Any group seeking to improve society should be represented by virtually all age categories. We must do this now, because the generation gap is fast becoming a generation wall, and it’s getting higher and deeper every day. It makes sense that this kind of intentional collaboration is more essential in this new century because we live longer, and change is accelerating. The lifespan of current and previous generations encompasses a much longer overlap, thus the level of intersectionality has increased dramatically.

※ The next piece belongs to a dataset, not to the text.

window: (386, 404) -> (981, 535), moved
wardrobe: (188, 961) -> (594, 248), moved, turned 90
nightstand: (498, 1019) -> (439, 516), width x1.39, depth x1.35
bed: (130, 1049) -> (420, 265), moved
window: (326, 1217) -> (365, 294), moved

Progress always starts with overcoming biases and stereotypes. One such bias is the belief that wisdom only accumulates with age. For us older folks to partner with youth, we need to redefine it. We usually think of wisdom as an accrued benefit of experience over the lifespan, but this assumes that what we learn is always going to be relevant, and that once we’ve learned it, we never lose it. Some researchers cast doubt on these assumptions and strongly suggest that wisdom may be more closely correlated with the quality of experiences, not mere quantity. They also note that wisdom is impacted by other cognitive and psychological influences. It’s obvious that at least a small number of young people are wiser than some older adults, but is this ratio changing? The picture becomes even cloudier if wisdom is intermittent and domain specific as some additional research suggests. Hence, we could be wise in some areas of life, but not in others. We could be wise at some points in time, but our wisdom may have a shelf life as new worlds unfold.
Our problems are too serious and too big to quibble over which generation has the best answers. We need to stop looking for that mythical adult in the room and start making room for adult posturing and behavior for everyone. We can accomplish that by including all generations and the best ideas and energy they can bring to the task. Cross-generational adulting may be the only means to a viable future.